The American Hemp Council was formed in 1989 by Chris Conrad and Mikki Norris to facilitate the Business Alliance for Commerce in Hemp and Family Council on Drug Awareness campaigns.

Within a year it had been replicated in small groups around the country and over the next five years, the AHC was one of the major organizations working for legalization in the USA.

People were invited to attend “A common meeting ground to devise and implement a program to re-legalize and regulate the use of hemp/marijuana.”

A core group of cannabis reform activists met on a monthly basis at the “Power Couple of Pot’s” home in Silverlake, California. It served as a focus group, task force and coordinating committee for events and activities nationally. The LA efforts were often centered at rallies at the federal building in westwood, such as winter and springtime faires and hempseed breakfasts.

Organizers created scores of local groups, usually with a designated local Business Alliance for Commerce in Hemp representative dedicated to promoting the goals and strategies of BACH. The AHC also provided support materials for local activists as well as for “Hemp Club” reform groups on college campuses all over America. By the time the AHC stopped holding meetings in Southern California, it had launched hundreds of satellite groups working on cannabis reform, each having a local and national focus.

The core principle of the AHC was to define, test and disseminate organizing and educational literature that empower local activists to do their own networking among the community, academia and political powers that be. The group also sponsored events, press conferences, film screenings (Hemp for Victory) and provided volunteer personnel for events and to staff the Hemp Hotline, a telephone hotline service sponsored by BACH, to respond to activists and other inquiries nationally with information, literature and direct involvement.

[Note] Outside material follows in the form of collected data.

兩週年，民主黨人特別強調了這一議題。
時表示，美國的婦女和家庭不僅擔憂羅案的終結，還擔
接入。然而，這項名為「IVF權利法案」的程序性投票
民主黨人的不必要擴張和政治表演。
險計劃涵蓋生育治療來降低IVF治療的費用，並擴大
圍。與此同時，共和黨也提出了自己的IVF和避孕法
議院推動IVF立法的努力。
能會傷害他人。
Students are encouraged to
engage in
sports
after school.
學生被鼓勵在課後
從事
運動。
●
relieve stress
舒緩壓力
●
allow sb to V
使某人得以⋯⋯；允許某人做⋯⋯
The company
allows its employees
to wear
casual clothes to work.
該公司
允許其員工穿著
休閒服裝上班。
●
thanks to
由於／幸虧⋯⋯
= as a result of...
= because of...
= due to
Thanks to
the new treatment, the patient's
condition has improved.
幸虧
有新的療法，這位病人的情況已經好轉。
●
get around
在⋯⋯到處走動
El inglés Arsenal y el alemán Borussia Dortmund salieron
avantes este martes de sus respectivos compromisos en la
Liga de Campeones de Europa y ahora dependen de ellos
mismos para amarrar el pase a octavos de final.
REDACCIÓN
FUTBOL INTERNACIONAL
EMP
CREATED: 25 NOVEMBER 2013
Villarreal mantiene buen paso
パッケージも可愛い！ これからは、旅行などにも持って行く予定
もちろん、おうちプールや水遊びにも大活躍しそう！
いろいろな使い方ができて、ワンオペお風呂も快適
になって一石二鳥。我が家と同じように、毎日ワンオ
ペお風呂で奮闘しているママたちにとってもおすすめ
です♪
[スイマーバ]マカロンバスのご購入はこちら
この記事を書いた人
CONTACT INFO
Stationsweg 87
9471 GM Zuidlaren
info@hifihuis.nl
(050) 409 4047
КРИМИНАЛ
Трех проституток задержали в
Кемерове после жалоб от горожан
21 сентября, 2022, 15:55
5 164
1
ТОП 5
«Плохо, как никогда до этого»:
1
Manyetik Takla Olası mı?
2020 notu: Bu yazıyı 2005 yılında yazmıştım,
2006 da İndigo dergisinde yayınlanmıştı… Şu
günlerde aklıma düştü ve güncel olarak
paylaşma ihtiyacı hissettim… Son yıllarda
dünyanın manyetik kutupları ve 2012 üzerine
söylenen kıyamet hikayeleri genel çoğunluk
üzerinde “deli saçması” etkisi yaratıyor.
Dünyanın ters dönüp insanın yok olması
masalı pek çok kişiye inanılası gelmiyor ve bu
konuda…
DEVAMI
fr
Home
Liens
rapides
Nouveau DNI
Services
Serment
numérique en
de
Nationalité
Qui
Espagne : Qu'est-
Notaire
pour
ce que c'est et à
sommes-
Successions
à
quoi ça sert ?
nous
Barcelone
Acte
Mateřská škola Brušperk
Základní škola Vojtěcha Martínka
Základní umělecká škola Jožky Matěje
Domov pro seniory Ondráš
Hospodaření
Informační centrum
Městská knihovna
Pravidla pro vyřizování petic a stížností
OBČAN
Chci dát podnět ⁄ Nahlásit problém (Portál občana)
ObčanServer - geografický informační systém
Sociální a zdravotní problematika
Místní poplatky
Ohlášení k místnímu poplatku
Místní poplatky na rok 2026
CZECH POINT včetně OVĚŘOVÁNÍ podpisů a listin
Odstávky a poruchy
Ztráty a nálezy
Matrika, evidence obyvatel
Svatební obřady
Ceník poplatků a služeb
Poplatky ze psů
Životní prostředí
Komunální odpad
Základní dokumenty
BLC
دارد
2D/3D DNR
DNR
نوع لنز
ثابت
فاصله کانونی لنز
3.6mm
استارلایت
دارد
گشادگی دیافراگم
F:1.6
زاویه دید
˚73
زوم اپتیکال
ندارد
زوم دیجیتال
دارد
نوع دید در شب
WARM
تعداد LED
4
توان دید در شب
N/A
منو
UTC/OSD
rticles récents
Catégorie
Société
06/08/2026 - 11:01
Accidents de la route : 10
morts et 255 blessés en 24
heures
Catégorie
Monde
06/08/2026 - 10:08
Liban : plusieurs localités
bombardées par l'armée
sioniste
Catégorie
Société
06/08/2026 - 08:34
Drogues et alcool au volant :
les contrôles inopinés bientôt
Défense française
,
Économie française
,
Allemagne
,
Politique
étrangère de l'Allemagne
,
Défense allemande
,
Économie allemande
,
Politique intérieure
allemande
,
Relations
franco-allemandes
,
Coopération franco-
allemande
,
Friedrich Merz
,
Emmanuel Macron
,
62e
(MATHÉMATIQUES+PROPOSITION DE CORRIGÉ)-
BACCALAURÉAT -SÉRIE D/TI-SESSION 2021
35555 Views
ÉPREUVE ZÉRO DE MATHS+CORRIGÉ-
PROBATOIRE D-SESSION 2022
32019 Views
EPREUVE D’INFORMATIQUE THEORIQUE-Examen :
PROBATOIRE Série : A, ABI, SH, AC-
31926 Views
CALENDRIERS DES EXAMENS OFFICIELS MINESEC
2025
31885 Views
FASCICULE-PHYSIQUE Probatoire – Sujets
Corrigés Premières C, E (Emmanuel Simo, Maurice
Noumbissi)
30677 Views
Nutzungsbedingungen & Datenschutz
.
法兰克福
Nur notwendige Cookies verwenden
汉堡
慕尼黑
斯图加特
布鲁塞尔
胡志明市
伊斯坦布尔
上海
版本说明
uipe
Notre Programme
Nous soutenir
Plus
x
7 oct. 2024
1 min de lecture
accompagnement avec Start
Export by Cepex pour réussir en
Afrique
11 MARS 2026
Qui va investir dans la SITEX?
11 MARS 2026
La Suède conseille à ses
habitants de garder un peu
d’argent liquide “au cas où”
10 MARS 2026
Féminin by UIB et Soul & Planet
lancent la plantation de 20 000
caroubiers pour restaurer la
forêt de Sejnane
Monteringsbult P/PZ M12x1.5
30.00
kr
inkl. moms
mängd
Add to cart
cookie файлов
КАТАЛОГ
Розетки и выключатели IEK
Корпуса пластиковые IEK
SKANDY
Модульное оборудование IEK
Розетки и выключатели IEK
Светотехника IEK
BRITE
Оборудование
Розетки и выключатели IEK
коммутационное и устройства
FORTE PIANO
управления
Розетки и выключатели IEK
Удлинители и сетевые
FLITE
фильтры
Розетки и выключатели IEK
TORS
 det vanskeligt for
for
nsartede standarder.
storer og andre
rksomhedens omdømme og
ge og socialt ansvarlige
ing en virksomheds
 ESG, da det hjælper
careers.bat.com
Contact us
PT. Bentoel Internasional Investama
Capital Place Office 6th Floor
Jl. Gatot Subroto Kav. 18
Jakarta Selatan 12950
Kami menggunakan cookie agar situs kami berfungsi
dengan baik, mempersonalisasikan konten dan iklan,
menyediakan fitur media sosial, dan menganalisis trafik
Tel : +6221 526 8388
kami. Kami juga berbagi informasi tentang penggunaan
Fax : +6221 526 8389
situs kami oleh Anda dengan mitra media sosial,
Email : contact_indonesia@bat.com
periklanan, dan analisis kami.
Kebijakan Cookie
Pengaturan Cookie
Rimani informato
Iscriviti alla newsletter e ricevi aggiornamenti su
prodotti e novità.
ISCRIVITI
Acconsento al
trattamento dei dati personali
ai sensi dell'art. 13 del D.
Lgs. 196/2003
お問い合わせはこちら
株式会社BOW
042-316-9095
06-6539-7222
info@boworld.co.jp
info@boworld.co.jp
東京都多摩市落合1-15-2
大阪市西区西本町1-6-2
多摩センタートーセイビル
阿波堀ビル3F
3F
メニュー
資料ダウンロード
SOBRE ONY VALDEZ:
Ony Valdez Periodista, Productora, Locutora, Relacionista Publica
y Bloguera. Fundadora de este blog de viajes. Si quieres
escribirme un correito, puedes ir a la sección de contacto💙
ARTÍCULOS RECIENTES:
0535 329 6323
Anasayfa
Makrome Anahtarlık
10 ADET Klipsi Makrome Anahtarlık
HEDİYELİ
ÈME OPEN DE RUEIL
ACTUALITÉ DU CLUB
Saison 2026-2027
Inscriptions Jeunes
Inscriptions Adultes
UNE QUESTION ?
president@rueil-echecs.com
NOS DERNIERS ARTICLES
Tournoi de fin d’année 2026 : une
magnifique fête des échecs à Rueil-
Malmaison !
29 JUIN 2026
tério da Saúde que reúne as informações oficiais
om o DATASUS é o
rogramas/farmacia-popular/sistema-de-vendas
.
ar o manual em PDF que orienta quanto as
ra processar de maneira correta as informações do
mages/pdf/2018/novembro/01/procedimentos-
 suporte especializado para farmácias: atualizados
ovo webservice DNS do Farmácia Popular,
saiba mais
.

Among the core support documents the AHC provided were:

Five things you can do right now to help

Standard Agenda for local activists to use at a cannabis hemp / marijuana reform group meeting 

Talking points for cannabis activists who discuss or debate policy. 

(More documents to be uploaded at a later date)

When Conrad and Norris moved to Holland in 1993, they kept the American Hemp Council active through letters to the group who continued the Los Angeles coordination campaign, including Ellen Komp and Lawrence Serbin.

The Los Angeles organization moved to Contra Costa County in 1994 and ceased having monthly meetings.